14 DAY TRIAL // One of the most interesting conundrums in astronomy is related to why stars don't fly apart at high speeds while they form. Theoretically, when they first condense from molecular hydrogen, they should be spinning out of control, and yet they don't. A new study analyzes the potential explanations.
Experts have been trying to figure out this mystery for years, and they have already proposed several explanations, some of which have more odds of actually turning out to be true than others.
From our current understanding of stellar formation, these objects emerge from collapsing hydrogen clouds, inside certain types of nebulae called stellar nurseries. As gravity forces the clouds to collapse, the massive friction ignites the gas, and jump-starts nuclear fusion.
The emerging protostar should theoretically spin extremely fast, yet not even the youngest stars astronomers were able to observe thus far appeared to do so. The logical conclusion is that something must be breaking the stars' rotation, preventing them from ripping themselves apart.
One possible explanation for this could be that the object's emerging magnetic field is interacting heavily with the protoplanetary disk around it. The latter is a ring of matter from the previous cloud, that did not collapse into the star.
All of the planets, moons, asteroids, comets and other space debris in our solar system were formed from such an accretion disk around our own Sun. However, after the star formed, the disk was a continuous lump of matter swirling around its outer edge in the inner solar system.

Data to examine ▸
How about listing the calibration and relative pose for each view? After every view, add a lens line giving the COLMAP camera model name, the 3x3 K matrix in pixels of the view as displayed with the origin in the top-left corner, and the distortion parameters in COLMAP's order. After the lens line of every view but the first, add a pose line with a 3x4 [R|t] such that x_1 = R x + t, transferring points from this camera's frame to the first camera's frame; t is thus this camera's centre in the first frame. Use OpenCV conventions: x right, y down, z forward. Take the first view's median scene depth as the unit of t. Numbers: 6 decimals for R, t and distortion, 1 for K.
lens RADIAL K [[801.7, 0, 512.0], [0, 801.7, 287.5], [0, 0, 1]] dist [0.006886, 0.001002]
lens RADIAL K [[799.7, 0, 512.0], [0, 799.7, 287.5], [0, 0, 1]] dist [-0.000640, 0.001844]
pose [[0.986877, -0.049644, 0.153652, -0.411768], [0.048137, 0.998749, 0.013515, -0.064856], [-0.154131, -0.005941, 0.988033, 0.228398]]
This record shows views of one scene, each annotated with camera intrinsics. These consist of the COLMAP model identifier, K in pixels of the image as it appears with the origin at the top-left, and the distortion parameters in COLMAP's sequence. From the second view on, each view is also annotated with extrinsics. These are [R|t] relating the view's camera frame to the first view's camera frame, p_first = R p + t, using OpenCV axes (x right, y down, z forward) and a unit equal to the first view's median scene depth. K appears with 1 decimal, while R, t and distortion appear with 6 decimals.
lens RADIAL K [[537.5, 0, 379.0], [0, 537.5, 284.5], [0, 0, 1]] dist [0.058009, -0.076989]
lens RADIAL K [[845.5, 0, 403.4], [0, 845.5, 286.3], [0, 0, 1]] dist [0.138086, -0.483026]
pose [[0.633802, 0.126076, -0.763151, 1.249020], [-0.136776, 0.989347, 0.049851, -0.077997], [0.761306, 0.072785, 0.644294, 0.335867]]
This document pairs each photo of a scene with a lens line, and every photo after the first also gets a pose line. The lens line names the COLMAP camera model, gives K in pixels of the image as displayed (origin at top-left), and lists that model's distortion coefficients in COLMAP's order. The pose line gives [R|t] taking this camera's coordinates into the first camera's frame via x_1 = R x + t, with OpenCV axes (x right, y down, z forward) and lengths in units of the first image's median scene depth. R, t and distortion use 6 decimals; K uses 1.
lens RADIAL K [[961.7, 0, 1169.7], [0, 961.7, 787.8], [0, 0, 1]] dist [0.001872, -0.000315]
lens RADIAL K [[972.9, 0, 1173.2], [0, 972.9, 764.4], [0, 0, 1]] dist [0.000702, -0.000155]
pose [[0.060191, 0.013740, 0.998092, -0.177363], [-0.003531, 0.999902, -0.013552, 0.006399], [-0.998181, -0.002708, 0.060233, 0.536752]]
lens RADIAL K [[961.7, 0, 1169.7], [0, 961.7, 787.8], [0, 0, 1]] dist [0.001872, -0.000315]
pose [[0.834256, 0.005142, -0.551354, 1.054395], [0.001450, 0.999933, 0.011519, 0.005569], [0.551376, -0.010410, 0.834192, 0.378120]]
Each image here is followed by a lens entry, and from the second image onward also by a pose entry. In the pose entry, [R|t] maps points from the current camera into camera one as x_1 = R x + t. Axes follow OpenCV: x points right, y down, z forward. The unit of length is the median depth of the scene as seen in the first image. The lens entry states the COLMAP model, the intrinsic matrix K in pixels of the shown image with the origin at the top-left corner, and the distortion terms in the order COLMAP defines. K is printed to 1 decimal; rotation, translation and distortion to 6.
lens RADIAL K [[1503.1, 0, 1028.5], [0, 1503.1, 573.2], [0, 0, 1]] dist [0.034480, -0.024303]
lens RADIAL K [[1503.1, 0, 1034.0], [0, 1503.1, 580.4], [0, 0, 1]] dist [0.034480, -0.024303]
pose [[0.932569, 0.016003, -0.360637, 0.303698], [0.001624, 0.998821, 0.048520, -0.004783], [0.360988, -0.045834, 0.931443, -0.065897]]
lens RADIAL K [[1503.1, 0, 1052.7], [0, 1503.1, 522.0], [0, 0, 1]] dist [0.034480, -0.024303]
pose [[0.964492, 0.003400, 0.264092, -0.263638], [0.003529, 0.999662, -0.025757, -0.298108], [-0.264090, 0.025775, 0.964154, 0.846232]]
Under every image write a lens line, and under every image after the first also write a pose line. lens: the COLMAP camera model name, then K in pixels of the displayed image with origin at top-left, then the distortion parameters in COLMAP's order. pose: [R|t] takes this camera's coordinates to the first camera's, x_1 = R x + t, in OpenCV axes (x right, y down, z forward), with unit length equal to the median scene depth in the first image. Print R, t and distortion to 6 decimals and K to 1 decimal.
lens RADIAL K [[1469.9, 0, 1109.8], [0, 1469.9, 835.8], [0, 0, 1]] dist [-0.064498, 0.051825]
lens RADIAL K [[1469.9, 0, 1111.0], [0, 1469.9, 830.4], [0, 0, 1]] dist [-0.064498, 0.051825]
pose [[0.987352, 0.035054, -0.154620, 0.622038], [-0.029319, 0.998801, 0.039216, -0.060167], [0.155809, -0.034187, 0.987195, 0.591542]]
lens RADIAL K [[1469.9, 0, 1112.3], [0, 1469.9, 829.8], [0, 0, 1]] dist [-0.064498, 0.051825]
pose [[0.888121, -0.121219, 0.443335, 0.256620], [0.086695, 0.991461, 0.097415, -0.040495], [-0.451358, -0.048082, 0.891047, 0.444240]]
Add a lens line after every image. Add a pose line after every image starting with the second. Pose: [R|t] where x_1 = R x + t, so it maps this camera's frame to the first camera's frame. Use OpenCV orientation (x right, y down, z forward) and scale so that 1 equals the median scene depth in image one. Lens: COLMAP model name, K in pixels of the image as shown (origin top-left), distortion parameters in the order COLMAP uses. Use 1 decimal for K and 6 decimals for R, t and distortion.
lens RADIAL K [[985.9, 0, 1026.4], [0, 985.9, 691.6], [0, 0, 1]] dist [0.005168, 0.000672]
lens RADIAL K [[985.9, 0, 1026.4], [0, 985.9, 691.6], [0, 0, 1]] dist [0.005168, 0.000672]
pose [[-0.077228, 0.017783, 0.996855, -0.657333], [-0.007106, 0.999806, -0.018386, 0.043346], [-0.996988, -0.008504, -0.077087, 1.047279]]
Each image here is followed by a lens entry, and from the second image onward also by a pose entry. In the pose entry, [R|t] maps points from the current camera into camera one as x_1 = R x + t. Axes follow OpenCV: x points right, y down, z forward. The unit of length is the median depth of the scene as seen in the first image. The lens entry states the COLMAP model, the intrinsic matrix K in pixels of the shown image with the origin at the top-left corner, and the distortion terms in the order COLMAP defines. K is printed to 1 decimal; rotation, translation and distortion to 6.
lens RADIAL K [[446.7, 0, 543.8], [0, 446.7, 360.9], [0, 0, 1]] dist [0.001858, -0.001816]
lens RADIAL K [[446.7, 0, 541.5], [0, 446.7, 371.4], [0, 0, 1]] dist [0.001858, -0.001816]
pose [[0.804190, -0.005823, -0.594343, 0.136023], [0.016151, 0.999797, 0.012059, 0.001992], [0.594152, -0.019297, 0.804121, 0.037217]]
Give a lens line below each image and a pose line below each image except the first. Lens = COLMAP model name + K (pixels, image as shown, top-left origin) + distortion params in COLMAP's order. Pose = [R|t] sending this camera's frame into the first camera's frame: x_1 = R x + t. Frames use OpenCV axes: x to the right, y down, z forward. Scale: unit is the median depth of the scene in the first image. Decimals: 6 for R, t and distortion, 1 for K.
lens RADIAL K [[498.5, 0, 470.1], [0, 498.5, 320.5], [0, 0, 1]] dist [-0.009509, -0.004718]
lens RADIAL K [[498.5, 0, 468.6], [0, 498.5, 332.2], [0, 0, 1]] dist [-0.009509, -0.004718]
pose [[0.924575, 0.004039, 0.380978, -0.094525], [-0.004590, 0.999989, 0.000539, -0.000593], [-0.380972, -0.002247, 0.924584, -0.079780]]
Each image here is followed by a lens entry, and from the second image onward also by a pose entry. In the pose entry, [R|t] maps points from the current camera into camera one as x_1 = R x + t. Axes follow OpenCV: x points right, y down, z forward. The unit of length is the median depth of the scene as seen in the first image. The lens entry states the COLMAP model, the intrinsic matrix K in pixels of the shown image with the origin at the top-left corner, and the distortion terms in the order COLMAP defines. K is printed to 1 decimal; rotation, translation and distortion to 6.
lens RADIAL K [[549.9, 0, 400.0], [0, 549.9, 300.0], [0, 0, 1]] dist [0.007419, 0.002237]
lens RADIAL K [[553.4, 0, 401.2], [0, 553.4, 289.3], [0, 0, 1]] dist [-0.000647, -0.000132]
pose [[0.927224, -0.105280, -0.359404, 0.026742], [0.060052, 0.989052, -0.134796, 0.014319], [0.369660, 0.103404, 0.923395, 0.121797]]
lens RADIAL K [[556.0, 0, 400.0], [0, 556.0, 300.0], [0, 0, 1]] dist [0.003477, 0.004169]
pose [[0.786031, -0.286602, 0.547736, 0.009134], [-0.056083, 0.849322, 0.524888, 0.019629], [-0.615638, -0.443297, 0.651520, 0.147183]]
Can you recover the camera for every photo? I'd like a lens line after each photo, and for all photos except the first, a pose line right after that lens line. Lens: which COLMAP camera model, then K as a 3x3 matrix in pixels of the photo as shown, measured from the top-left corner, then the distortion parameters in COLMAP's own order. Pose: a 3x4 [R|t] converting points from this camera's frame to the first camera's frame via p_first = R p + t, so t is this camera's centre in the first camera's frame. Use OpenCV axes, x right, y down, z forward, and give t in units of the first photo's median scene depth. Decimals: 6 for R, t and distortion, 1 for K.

Work instruction 1 ▸ List every kind of object that the passage on spinning stars says formed from the accretion disk around our Sun.
Work instruction 2 ▸ Continue the passage on spinning stars from its last sentence.
The items come from a separate source and are unrelated to the passage on spinning stars.

Task answer 1 ▸ planets, moons, asteroids, comets, other space debris

Task answer 2 ▸
Over the years, direct observations were combined with statistical simulations, allowing astronomers to test whether protoplanetary disks were indeed responsible for slowing down their stars. It was found that stars without these disk tended to spin faster than those that had one.
But the work did not solve the main mystery. If stars without these disks were still spinning at lower speeds than theory predicted, then another process might be at work as well, Universe Today reports.
Adding to the mystery was the fact that there seemed to be no distinction in rotation speed between low-mass stars with or without protoplanetary disks. The difference was mostly notable in high-mass stars, several times heavier than the Sun.
This led experts to propose that a star's own stellar winds were in fact responsible for interacting with its magnetic fields to such an extent that the overall rotation speed decreased enough to allow the object to survive its formation.
At this point, investigators are continuing their research, trying to determine which of these two processes is most prevalent. They also want to know whether these ratios of influences hold steady across stars of various masses or not.